[PROVIDED ENTRIES — start]

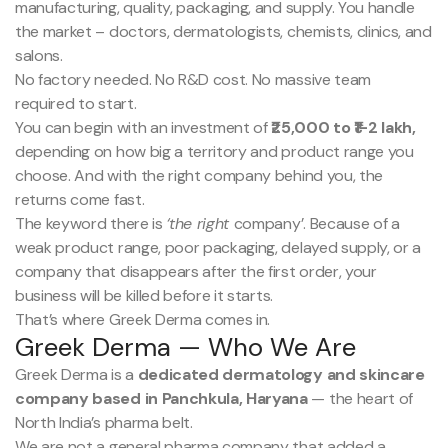
manufacturing, quality, packaging, and supply. You handle
the market – doctors, dermatologists, chemists, clinics, and
salons.
No factory needed. No R&D cost. No massive team
required to start.
You can begin with an investment of
₹25,000 to ₹1-2 lakh,
depending on how big a territory and product range you
choose. And with the right company behind you, the
returns come fast.
The keyword there is
‘the right
company’. Because of a
weak product range, poor packaging, delayed supply, or a
company that disappears after the first order, your
business will be killed before it starts.
That’s where Greek Derma comes in.
Greek Derma — Who We Are
Greek Derma is a
dedicated dermatology and skincare
company based in Panchkula, Haryana
— the heart of
North India’s pharma belt.
We are not a general pharma company that added a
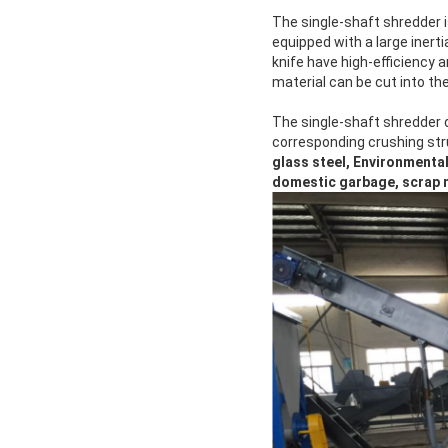
The single-shaft shredder i
equipped with a large inerti
knife have high-efficiency 
material can be cut into th
The single-shaft shredder 
corresponding crushing str
glass steel, Environmental
domestic garbage, scrap me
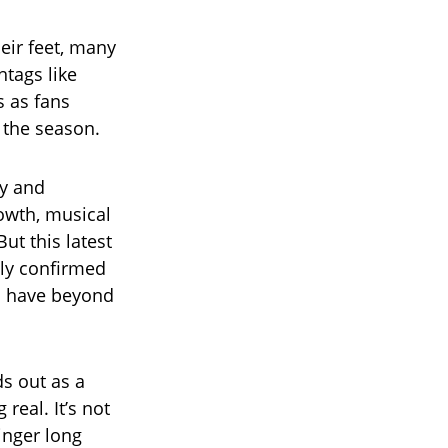
eir feet, many
htags like
 as fans
 the season.
cy and
owth, musical
ut this latest
nly confirmed
ld have beyond
s out as a
eal. It’s not
linger long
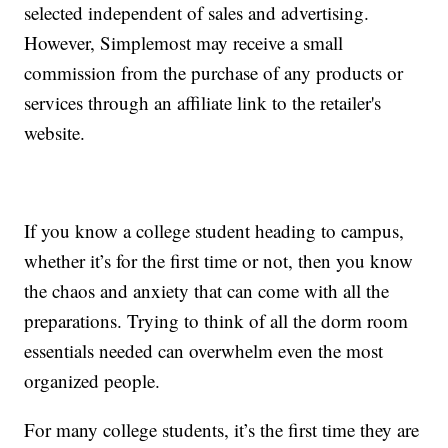
selected independent of sales and advertising.
However, Simplemost may receive a small
commission from the purchase of any products or
services through an affiliate link to the retailer's
website.
If you know a college student heading to campus,
whether it’s for the first time or not, then you know
the chaos and anxiety that can come with all the
preparations. Trying to think of all the dorm room
essentials needed can overwhelm even the most
organized people.
For many college students, it’s the first time they are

[PROVIDED ENTRIES — finish]

§ TASK DIRECTIONS
Each entry shown above must be quoted exactly, with its pictures left out.

§ OUTPUT
manufacturing, quality, packaging, and supply. You handle
the market – doctors, dermatologists, chemists, clinics, and
salons.
No factory needed. No R&D cost. No massive team
required to start.
You can begin with an investment of
₹25,000 to ₹1-2 lakh,
depending on how big a territory and product range you
choose. And with the right company behind you, the
returns come fast.
The keyword there is
‘the right
company’. Because of a
weak product range, poor packaging, delayed supply, or a
company that disappears after the first order, your
business will be killed before it starts.
That’s where Greek Derma comes in.
Greek Derma — Who We Are
Greek Derma is a
dedicated dermatology and skincare
company based in Panchkula, Haryana
— the heart of
North India’s pharma belt.
We are not a general pharma company that added a
The single-shaft shredder i
equipped with a large inerti
knife have high-efficiency 
material can be cut into th
The single-shaft shredder 
corresponding crushing str
glass steel, Environmental
domestic garbage, scrap me
eir feet, many
htags like
 as fans
 the season.
cy and
owth, musical
ut this latest
nly confirmed
ld have beyond
s out as a
eal. It’s not
linger long
selected independent of sales and advertising.
However, Simplemost may receive a small
commission from the purchase of any products or
services through an affiliate link to the retailer's
website.
If you know a college student heading to campus,
whether it’s for the first time or not, then you know
the chaos and anxiety that can come with all the
preparations. Trying to think of all the dorm room
essentials needed can overwhelm even the most
organized people.
For many college students, it’s the first time they are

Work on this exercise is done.